Davis also encouraged the group to reach out to their neighbors, targeting infrequent voters particularly.
“I’ll be back to help you guys with lists of people in your neighborhood who don’t usually vote or that just need some kind of outreach,” Davis said. “We need to tell people the importance of voting, the importance of getting out, Democratic or not, to elect your representatives.”
In keeping with the grassroots ethos of the Obama campaign, Davis expressed the hope that she could work as a team with local Democrats to spread the word about the campaign to the local community.
“I’m going to be asking people in the community how best to work in the community – I don’t know Scotland County,” she said. “I will be able to assist you with lists, I will be able to assist you with things like doing the data entry and things of that nature, that’s the way I can be a resource to this area. We’re all here to work together to make this happen.”
On the local level, Spencer said that the effort leading up to the primaries will focus primarily upon membership drives and uniting local Democrats under the auspices of the Scotland County Democratic Party.
“We need to broaden our reach and our approach, and this is where creativity comes in,” he said. “One of the things that we need to do is membership drives, and this is the place where we can do it.

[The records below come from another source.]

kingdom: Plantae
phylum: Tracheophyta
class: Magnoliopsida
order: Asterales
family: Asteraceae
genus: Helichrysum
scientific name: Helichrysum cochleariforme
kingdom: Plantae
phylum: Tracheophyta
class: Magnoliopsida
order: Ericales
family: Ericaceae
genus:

You can make it as fun as possible, you can do it any way you want it. We need to also be able to get other groups in: the Young Democrats are organized and they have a charter, but they need to start meeting here.”
Although the Democratic Party will not officially back a particular Democratic candidate for any position before the voters do, that will not preclude them from advertising promoting general Democratic ideas until the primary.
“Many times the candidates themselves have to carry a lot of the burden,” said Spencer. “Locally we can advocate across platforms the Democratic ideals that we stand for.”
“As we move toward the convention and after the convention, that’s when we start ratcheting it up,” he added.
Although Organizing for America does not have a current Scotland County address, Davis and other organizers will meet with individuals in Laurinburg by appointment, and regular meeting times may be established at the Scotland County Democratic Headquarters as campaigning intensifies.
“As the campaign moves on throughout the summer, we’re working on summer fellowships and getting more people involved in doing organizing positions,” Davis said.
Shelley Strickland was scheduled to speak at Friday’s meeting, but was unable to attend. He is running for the Stewartsville Township seat on the Scotland County Board of Commissioners. He will face incumbent Clarence McPhatter.